Seçilmiş bölüm -
Bunun üzerine Hazreti Hatice (çok fetanet sahibi bir kadın, bir anne):
-Sen yorgunsun gel şuraya bir uzan ben seni biraz dinlendireyim; haldir. dedi ve dinlendirdi.
Aradan birkaç gün geçti. Yine gidecek… İçi oraya götürüyor, itiyor. Git oraya, orada düşünce var. Orada sen tefekküre dalıyorsun. Sonsuz düşüncenin içine giriyorsun. Gitti yine… Yine düşündü saatlerce. Akşamlara kadar yine düşündü. Yemek yok, şu yok, bu yok… Küçücük bir lokma, bir yemek, yine ayrılırken mağaradan acaba yine “Merhaba Ya Muhammed” diye duyacak mı? Bu tedirginliğin içindeyken bu sefer şöyle oldu: Bunun cevabını Süleyman Çelebiden alalım;
Yaratılmış cümle oldu şaduman,
Gam gedük alem yeniden buldu can
Cümle zerrat-u cihan edüp nida
Çağruşuben dediler ki “Ya Muhammed merhaba”

Çıkarılan kayıtlar -

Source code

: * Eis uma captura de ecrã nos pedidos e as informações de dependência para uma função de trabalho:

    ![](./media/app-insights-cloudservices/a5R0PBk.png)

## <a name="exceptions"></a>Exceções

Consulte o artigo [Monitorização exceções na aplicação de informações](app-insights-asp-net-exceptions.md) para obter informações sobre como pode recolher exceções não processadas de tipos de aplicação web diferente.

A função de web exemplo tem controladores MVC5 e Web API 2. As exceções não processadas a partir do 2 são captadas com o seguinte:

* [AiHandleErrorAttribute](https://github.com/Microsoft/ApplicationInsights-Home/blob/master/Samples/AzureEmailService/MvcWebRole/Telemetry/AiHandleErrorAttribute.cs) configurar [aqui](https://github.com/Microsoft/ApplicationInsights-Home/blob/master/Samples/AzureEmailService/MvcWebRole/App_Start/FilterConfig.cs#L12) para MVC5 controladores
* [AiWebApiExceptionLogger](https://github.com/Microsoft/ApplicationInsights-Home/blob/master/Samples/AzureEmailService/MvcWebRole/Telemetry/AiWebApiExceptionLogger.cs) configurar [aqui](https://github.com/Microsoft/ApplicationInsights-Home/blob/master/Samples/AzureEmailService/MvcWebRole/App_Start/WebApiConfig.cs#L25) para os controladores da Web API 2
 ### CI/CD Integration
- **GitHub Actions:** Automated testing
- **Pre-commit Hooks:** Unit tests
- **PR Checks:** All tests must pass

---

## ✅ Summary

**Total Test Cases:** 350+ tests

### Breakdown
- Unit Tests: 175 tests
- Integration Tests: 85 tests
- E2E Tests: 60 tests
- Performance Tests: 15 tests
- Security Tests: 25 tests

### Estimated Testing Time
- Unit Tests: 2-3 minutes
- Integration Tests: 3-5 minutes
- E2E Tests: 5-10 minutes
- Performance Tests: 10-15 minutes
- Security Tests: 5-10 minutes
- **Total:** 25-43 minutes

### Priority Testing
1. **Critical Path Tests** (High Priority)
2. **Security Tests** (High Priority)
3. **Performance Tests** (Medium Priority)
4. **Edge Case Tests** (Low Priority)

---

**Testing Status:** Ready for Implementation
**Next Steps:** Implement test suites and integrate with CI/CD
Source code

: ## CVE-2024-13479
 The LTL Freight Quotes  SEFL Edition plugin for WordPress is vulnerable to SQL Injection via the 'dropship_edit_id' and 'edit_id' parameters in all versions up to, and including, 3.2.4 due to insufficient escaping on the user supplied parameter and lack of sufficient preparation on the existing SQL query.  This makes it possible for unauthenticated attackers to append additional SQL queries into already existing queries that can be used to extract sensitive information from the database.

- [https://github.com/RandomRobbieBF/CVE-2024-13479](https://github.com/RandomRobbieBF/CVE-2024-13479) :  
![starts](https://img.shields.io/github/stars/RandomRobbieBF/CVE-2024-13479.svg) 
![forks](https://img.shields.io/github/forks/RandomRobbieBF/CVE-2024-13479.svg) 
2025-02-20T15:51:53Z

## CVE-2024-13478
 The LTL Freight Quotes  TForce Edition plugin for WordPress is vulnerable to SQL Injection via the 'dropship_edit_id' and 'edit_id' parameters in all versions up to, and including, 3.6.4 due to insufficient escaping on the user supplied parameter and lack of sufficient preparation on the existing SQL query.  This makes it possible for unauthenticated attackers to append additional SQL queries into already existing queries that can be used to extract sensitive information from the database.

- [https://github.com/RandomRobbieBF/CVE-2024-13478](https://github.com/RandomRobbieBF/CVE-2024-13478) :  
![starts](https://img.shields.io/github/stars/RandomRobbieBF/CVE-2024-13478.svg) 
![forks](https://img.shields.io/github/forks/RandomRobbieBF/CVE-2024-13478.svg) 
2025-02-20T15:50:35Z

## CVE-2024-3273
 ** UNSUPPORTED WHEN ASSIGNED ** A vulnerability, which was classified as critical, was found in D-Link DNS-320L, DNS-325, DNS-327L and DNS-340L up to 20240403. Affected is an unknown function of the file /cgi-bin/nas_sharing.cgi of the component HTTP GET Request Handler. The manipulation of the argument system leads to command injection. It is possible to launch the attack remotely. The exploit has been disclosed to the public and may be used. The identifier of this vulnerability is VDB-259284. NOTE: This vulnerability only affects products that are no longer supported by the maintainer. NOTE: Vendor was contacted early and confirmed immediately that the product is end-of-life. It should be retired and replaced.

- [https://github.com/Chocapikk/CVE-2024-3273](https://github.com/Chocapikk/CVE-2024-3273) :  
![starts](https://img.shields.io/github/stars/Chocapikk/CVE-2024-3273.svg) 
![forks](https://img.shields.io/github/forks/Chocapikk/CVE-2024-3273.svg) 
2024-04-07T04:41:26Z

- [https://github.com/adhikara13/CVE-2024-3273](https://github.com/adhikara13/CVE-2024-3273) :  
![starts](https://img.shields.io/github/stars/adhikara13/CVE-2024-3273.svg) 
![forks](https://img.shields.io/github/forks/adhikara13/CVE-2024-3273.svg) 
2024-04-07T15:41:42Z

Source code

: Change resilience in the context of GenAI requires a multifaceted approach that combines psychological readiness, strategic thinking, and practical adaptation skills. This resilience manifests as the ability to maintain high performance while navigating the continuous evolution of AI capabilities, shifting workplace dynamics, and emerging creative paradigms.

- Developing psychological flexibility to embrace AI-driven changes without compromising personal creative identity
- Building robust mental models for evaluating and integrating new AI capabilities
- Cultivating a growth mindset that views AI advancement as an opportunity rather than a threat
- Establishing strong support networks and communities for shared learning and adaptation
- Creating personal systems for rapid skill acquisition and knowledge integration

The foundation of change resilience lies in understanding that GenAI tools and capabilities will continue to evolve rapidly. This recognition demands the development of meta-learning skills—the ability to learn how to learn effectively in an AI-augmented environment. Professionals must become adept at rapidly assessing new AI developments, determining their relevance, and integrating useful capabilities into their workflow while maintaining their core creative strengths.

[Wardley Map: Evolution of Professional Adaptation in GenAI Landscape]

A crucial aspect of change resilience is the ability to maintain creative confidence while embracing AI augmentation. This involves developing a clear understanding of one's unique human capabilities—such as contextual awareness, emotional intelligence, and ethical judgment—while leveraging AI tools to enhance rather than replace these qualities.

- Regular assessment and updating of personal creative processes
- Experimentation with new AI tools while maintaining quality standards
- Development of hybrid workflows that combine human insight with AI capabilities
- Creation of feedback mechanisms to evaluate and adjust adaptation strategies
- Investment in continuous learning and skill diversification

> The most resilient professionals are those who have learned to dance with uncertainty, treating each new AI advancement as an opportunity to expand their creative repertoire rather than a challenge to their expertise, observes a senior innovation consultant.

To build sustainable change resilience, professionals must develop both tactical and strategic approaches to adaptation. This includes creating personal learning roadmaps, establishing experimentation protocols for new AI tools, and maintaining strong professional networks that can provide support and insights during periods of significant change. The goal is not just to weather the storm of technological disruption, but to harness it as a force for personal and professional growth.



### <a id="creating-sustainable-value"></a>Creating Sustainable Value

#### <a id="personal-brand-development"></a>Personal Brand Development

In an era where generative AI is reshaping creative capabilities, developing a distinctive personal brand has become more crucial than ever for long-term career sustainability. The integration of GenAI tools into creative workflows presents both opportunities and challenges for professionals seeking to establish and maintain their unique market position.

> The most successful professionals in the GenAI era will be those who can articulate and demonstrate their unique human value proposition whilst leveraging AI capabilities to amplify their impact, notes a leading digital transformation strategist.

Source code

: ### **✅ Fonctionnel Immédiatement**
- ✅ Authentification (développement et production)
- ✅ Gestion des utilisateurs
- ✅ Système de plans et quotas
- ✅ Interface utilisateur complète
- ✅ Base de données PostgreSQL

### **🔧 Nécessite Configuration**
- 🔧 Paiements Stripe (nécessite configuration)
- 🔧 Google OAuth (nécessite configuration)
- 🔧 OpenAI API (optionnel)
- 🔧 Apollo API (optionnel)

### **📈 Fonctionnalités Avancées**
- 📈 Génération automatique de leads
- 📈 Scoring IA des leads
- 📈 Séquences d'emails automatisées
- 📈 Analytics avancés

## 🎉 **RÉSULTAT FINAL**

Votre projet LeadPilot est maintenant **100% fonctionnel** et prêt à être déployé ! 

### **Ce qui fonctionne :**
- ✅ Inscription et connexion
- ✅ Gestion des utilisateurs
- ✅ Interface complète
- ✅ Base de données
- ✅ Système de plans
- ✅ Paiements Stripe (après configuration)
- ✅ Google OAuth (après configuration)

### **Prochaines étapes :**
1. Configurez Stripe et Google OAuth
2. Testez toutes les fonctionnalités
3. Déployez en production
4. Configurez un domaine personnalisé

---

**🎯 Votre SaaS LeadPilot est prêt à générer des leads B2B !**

İş emri 1 - Seçilmiş bölümde, mağarada olup bitenin cevabı kimden alınıyor?
İş emri 2 - Hazreti Muhammed'in mağaradaki tefekkürünü anlatan seçilmiş bölümü kaldığı yerden sürdürün.

Yanıt 1 - Süleyman Çelebi'den.

Yanıt 2 -
Bu defa bir kişi değil merhaba diyen. Bütün cihan zerreleri birden “Merhaba” dediler. İşte düşünce! Hz. Peygamberi bu zikir, bu fikir buralara getirdi. Alman sosyolog diyor ki: “Hz Muhammed dokuz sene sabretti, sonunda üç kıtaya hükmetti” Yine eski hükemadan Epiktetos’un çok zengin bir sözü var, çok güzel bir söz… Bakın dinleyin lütfen: “Dünya kuruldu kurulalı kralsız, saraysız, duvarsız, edebiyatsız zaman asla geçmemiştir.”İnsanoğlu, var olduğu günden bu güne bir mabuda inanmış, bir mabede sığınmıştır ve ila nihayet öyle devam edecektir. İnanç, insanla ikiz yaratılmıştır. Irkı, milliyeti, cinsiyeti, rengi, dili, ne olursa olsun, değil mi ki insan, değil mi ki, beşer… Rengini şeklini bırak. Arabın siyah olması, kanını siyah yapmaz. Arabın teni siyahtır ama onun da kanı kırmızıdır. Öyle değil mi?Burada ateistler, şunlar, bunlar vs. bu sözden ders almalıdır.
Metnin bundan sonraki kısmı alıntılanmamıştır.